Anxiety

The fear inside screaming out loud
You find yourself in the middle of pain
Looking for that tiny little shroud
Of hope…keeping you steady and sane

Torn up… on the deep of your insides
Causing your heart to feel panicked
Your mind going on roller coaster rides
You find yourself feeling quite manic

Struggling…not able to breathe in and out
The pressure on your shoulders hold you down
Teetering on what is real or what it’s all about
You feel like your under…ready to drown

via Daily Prompt: Panicked

New Love

She walked in the door
Dressed in all her splendor
Her look caught his wandering eye
He went to her with candor

She outstretched her hand towards him
A merry meet on her mind
He balanced the soft of her hand at his lips
Bringing an explosion of energy so divine

Her knees went weak
His kiss trailed up her arm
No intentions of stopping him
No need to throw the alarm

A new feeling filling up her heart
Her past brought nothing but tears
She could get used to the treatment
An apprentice to his love for years

via Daily Prompt: Apprentice

Sweet Scent

via Daily Prompt: Perfume

The smell of your skin

Lingering upon mine

That sweet scent of love

I sniff and reminisce

Your essence like perfume

Bringing memories to illuminate within

Radiating to all my senses

Luring me to breathe you in

Longing for more time with you

I find myself craving your presence

You’re my love drug…

I can’t get enough

I’m addicted.

 

You Inspire Me, Dad

Last January I lost my father, and it has been one of the hardest things that I have ever encountered in my life.  The feeling that I will never be able to call him, hear his voice, complain about this or that…it’s overwhelming still after a year of him being gone.  I think the word I am looking for to describe it is surreal.  It still seems like he is there, and then I realize that he is gone.  Losing a parent feels like a completely different loss to me than losing a friend or other family member.

Through every loss in your life though, you get something in return…at least that is how I think about it.  I got back my ability to write again.  Dad was a poet, and he had wisdom well beyond what I had ever imagined growing up.  I admired him as my father, but I don’t think I saw him completely until I was sifting through my box of photos and his stuff that I brought back after the funeral.  His poems were also in this box.  I sat here for hours reading all of them.  I learned so much about him that I never knew, and it brought tears to my eyes.  As soon as I was done reading, I created this blog, and I have been writing for hours upon hours now…the only rest between was sleep.  He inspired me to start writing again because it is what we have always shared with one another.
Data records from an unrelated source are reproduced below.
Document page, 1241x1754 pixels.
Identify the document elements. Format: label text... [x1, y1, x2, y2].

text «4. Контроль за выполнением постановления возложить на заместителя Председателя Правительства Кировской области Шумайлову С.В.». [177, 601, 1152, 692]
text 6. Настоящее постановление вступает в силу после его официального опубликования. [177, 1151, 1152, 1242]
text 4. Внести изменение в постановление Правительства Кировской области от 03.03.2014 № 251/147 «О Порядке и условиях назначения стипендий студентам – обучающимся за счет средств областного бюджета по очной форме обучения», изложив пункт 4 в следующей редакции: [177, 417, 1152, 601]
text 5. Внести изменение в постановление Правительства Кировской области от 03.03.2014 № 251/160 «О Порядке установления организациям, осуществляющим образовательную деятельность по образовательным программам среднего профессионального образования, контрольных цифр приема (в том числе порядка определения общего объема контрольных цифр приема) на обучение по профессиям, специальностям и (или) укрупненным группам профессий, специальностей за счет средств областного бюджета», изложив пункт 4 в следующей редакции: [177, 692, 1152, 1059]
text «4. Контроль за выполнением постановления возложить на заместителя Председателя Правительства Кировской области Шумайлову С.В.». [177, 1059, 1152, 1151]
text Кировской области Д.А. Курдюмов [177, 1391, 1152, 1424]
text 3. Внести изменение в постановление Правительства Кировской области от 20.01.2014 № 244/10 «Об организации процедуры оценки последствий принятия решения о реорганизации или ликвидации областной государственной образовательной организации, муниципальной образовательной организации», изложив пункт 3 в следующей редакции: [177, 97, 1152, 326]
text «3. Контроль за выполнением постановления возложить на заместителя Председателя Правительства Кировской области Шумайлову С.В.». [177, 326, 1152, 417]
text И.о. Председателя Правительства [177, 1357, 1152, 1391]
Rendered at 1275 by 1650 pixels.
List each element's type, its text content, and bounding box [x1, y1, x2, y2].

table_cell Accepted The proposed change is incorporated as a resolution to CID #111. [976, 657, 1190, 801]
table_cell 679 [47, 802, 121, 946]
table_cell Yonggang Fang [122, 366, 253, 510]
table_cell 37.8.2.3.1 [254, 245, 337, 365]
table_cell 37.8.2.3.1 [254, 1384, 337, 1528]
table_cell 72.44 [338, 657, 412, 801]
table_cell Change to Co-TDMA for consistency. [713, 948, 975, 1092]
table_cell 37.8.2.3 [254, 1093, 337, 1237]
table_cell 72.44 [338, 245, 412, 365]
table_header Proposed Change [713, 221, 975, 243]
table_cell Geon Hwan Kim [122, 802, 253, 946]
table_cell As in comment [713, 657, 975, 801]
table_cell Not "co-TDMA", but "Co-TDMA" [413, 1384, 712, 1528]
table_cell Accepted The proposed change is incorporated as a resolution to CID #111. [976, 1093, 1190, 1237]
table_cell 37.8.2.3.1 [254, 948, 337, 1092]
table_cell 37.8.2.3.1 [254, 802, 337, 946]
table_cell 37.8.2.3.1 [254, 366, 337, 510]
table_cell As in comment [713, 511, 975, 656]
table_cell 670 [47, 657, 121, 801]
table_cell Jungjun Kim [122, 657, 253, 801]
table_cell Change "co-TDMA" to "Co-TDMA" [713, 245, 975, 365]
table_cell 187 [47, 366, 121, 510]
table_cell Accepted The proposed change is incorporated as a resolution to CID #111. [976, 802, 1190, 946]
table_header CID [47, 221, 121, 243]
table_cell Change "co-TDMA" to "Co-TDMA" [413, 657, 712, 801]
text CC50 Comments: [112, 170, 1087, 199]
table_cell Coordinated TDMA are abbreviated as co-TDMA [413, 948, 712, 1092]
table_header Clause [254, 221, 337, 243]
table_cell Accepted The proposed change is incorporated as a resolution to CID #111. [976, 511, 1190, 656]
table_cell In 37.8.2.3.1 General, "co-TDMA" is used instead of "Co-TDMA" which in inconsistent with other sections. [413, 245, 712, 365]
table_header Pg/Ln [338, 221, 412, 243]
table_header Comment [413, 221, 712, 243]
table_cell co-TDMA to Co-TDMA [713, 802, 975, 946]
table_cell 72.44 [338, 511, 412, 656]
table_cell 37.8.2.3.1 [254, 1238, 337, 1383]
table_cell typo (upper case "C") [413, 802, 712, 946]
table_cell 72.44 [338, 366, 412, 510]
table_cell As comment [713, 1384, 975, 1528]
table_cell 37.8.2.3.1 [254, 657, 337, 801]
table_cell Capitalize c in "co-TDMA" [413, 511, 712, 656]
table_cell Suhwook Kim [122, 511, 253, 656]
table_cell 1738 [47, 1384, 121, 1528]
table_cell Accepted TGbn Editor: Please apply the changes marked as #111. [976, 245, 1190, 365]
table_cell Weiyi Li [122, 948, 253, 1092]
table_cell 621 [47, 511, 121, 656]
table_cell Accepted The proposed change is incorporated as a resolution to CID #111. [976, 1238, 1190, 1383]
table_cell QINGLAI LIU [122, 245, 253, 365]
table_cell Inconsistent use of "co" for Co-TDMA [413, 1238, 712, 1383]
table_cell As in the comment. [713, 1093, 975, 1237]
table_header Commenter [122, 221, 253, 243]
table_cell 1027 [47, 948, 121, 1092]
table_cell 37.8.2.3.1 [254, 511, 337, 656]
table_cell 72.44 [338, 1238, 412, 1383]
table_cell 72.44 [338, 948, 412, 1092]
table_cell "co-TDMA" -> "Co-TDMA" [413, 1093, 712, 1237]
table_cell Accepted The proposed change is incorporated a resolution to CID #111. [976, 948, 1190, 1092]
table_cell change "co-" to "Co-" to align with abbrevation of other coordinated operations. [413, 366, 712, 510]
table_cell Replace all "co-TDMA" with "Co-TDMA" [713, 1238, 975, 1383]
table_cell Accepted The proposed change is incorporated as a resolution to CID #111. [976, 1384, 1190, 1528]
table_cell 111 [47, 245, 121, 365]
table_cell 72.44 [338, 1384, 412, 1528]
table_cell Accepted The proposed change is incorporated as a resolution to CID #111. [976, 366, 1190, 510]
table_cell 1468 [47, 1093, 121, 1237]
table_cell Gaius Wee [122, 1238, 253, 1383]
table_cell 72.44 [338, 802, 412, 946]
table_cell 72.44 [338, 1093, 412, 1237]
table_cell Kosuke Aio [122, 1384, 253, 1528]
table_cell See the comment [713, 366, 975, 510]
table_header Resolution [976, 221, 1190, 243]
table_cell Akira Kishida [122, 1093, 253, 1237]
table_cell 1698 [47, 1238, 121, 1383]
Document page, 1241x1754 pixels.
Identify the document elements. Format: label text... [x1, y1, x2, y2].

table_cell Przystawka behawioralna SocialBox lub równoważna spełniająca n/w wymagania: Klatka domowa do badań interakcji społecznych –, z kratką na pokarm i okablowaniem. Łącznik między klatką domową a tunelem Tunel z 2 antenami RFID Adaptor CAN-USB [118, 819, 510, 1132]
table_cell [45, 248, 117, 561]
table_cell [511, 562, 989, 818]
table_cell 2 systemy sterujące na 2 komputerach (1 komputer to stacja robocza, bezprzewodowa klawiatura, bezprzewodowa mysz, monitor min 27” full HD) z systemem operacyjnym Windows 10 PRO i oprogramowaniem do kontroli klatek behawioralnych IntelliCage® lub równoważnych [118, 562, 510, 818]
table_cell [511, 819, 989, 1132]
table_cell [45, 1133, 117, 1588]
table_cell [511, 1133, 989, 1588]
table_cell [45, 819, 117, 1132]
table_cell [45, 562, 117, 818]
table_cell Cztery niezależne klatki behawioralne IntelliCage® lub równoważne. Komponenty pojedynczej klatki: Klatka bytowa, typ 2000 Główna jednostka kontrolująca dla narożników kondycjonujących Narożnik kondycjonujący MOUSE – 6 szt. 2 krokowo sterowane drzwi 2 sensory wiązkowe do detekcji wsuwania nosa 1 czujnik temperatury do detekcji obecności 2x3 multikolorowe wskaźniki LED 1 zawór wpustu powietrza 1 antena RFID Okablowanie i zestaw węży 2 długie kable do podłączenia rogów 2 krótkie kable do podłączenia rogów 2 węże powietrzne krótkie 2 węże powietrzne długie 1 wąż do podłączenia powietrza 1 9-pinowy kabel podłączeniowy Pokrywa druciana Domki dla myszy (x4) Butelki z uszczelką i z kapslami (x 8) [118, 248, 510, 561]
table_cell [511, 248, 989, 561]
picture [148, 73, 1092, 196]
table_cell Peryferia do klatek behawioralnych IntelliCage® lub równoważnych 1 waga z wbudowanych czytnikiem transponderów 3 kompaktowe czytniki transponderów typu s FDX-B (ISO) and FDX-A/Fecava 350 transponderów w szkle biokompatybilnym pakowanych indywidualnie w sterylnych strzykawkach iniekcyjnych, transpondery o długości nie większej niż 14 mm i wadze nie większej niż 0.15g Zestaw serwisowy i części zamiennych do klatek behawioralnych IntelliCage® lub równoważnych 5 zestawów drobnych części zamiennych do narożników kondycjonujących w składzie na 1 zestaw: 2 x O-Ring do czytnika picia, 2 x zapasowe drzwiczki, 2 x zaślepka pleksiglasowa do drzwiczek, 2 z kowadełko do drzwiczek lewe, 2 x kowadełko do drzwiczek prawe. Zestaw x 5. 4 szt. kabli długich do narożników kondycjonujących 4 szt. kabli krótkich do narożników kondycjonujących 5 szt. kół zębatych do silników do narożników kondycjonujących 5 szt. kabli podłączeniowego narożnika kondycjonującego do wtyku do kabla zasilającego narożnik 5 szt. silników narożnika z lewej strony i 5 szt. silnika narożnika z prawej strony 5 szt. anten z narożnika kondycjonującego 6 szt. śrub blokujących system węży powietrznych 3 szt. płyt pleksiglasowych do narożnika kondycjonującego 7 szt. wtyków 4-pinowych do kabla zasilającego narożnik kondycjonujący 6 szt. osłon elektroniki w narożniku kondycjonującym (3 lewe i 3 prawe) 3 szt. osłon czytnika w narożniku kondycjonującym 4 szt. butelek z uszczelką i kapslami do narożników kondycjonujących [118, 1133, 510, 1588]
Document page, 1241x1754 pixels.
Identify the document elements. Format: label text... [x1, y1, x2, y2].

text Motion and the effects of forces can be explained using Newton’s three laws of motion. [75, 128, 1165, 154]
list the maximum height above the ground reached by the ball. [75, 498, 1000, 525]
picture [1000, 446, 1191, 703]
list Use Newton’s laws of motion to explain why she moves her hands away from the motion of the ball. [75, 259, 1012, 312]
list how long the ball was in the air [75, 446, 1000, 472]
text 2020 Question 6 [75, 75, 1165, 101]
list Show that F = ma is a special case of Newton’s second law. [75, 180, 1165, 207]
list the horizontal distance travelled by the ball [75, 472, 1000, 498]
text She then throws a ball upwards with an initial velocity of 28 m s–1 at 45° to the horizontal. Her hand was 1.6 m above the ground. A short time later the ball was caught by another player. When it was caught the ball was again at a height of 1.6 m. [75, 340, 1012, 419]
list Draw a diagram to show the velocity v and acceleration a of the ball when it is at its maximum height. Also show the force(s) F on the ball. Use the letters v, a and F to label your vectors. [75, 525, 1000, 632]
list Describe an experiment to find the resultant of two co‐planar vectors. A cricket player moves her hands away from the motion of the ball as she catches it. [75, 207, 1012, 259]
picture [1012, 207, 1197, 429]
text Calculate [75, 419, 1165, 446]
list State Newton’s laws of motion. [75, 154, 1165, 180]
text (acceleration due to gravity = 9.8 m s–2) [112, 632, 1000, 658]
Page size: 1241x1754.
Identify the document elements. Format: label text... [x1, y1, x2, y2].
Growing up I would share my short stories and poems with him, and he would critique them in a caring but efficient way.  Sometimes it made me so mad when he would give me direction on one of my stories, but as I look back, I appreciate that criticism.  It was hard to take in.  I was just a little girl…about 10 years old I would think looking back.  I had no idea then that we would share the same passion for creativity and expressiveness.

His pen name was S.A. Kingston, and he was a brilliant poet and artist of words.  He was my Dad, and I miss him dearly.  I am thankful I have his poems to look back on and reflect on who he was because it is helping me find myself again.

So, here I am, Dad.  I am writing again, and it feels really good.  Thank you for giving me the inspiration to feel through my words again and share my creativity with the world.  You are my light in the window of my soul.  I will keep the candle burning for you.